As a fiction writer, particularly magic realism, I’m automatically drawn to publications like this due to my interest in exploring the imagination and the power of characters in fiction on real life.

I didn’t know about the full book Dæmon Voices at the time of finding this extract, but now I’m really keen on reading the whole book, which is a collection of essays on storytelling. I’ve never read Philip Pullman, despite owning the boxset of the His Dark Materials trilogy. He is one of those writers (like Terry Pratchett) who I know is brilliant, but I’ve still not got round to reading their work.

So this extract from the book seemed like the ideal introduction to at least a bit of his writing, and how he feels about storytelling.

Being only 32 pages long, I read the whole essay in one sitting. It was written in response to the assertion by Richard Dawkins that ‘fairy tales may have a pernicious effect on children’. This is an interesting statement to begin with, and automatically I began taking myself back to my childhood and how my imagination worked, which is essentially what Pullman does here.
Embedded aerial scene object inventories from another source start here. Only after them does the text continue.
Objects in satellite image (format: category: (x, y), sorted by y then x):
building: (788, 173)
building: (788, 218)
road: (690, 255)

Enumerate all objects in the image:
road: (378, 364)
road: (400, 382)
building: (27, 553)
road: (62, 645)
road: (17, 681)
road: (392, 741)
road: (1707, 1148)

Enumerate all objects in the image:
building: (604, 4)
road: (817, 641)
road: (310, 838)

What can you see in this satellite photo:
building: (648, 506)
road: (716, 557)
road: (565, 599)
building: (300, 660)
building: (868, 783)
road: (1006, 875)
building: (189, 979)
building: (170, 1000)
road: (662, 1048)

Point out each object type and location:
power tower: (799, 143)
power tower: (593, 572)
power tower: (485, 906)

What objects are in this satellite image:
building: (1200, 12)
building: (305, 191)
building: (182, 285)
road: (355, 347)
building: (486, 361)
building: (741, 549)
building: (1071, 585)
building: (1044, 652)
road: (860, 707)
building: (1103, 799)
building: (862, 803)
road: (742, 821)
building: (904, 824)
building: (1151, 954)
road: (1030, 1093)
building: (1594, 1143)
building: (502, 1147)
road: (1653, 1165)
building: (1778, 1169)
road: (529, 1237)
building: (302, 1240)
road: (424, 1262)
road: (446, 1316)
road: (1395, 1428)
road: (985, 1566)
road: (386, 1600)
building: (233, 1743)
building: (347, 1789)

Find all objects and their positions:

He explores what Dawkins meant by a ‘pernicious effect’, which is that fairy tales would lead children to have a less scientific mind, where they would grow up to believe in made-up notions of fancy, rather than the facts of science. To me, this is a strange area of thought because it sets clear limits to what children are capable of believing.

My childhood was a mixture of fiction and fact, and I remain that way today. I used to read fairy tales, and have them read to me before bedtime. Another night, I’d cuddle up with a book about animal facts, and be blown away by how truly awesome the natural world is, in particular sharks. A few years later, I’d be caught up in The Beano and Garfield the cat. But did I still find the world around me fascinating? Yes. I found a love of outer space, too.

These are the kind of ideas explored by Pullman in this essay, and he draws on his childhood, and puts his points across about how there is no ethical way to know what a child deprived of fairy tales would be like or what they’d believe in. It would mean having a childhood stripped of storytelling altogether. This would never be done, “It would amount to child abuse” states Pullman. And I agree.

This short extract is packed with big ideas, and the exploration is a joy to read. It takes the reader back to their own childhood experiences, and makes us fall in love with storytelling, but also has that quality which gets our brains racing about the world around us, both factual and fictional.

I will be finding a copy of Dæmon Voices and reading it, with the kind of wonder and excitement about storytelling that this extract gave me.

Dæmon Voices was published in hardback in October 2017.